The same applies when you see the people who take note of others and make sure they don’t block anyone, perhaps by parking their cart in front of some less-popular items, like gluten-free vegan beef jerky or pickled plums, while they go to grab the barley for their cholent or some takeout items from more crowded sections. When you see someone move to the side for you, that’s because they are focused on working on themselves and putting others first. Make sure you say thank you!

Unfortunately, in some stores I have to ask myself why people bump into me and I’m the one apologizing. Why don’t they feel bad that they knocked into me? Why does the girl who would not want to sit next to a man on the bus suddenly have no problem squeezing past me in a crowded store and brushing up against me? It’s because she’s not aware she’s being watched, but guess what? We are always being watched.

Like this one time I was waiting in line at the grocery store. It was mid-afternoon, not normally a busy time, but it was a snowy day so many people, myself included, were home early and shopping. As I stood in the abnormally long lines, I resigned myself to a long wait. Not only that, it struck me to pull out my phone where I have a Chumash app and go over the Parsha. I excitedly made the most of my time!

Then, in my peripheral vision, I noticed a woman fidgeting and shifting her body back and forth as she stood in line behind me. I gathered that she was craning her neck looking at the other lanes and trying to see if one would move faster. I felt bad for her. She was obviously impatient and the long lines were annoying her. She was commenting that the store should have had more cashiers, but her adult daughter was calm about it. “This is probably not their busy time,” she said, clearly a woman who was not inclined to get upset.

Then when someone on another aisle moved, the mom said, “Well, we picked the wrong line, obviously.” At this point I could ignore it or say something. Of course, I had to say something. Putting my chumash down, I turned and smiled (though she couldn’t see it well through my mask,) and said, “I figure G-d knows why He wants us here in line. Maybe we’re missing a spin-out on the road and He’s keeping us safe.” Guess what she did?

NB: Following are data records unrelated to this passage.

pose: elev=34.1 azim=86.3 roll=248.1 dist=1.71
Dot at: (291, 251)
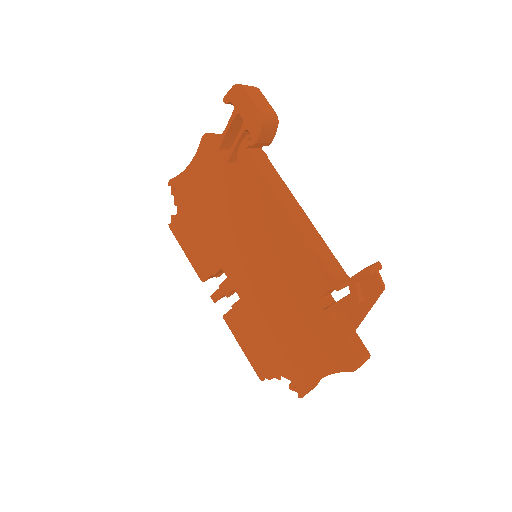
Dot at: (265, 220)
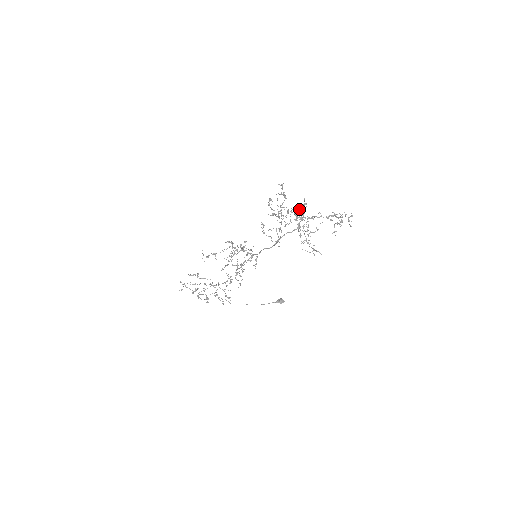
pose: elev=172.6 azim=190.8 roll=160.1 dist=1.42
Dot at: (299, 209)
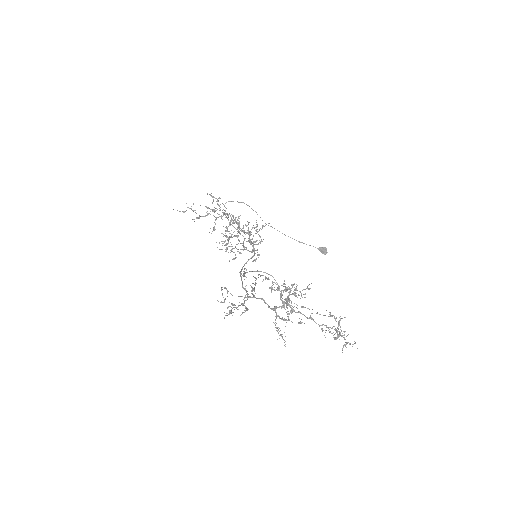
Dot at: occluded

She agreed with me! Suddenly, she was able to calm down. She was able to acknowledge that it wasn’t so bad to be waiting. Maybe it’s because she realized someone was watching, or maybe it’s because she realized Someone was watching. Either way, she started acting on her best behavior, which is what Hashem asks of us all.

So, when you’re out and about, and you think no one is watching, think again. You may not only find yourself acting the way you really want to, but you may save yourself aggravation and embarrassment in the process. That’s as good a tip on the market as I’ve ever heard.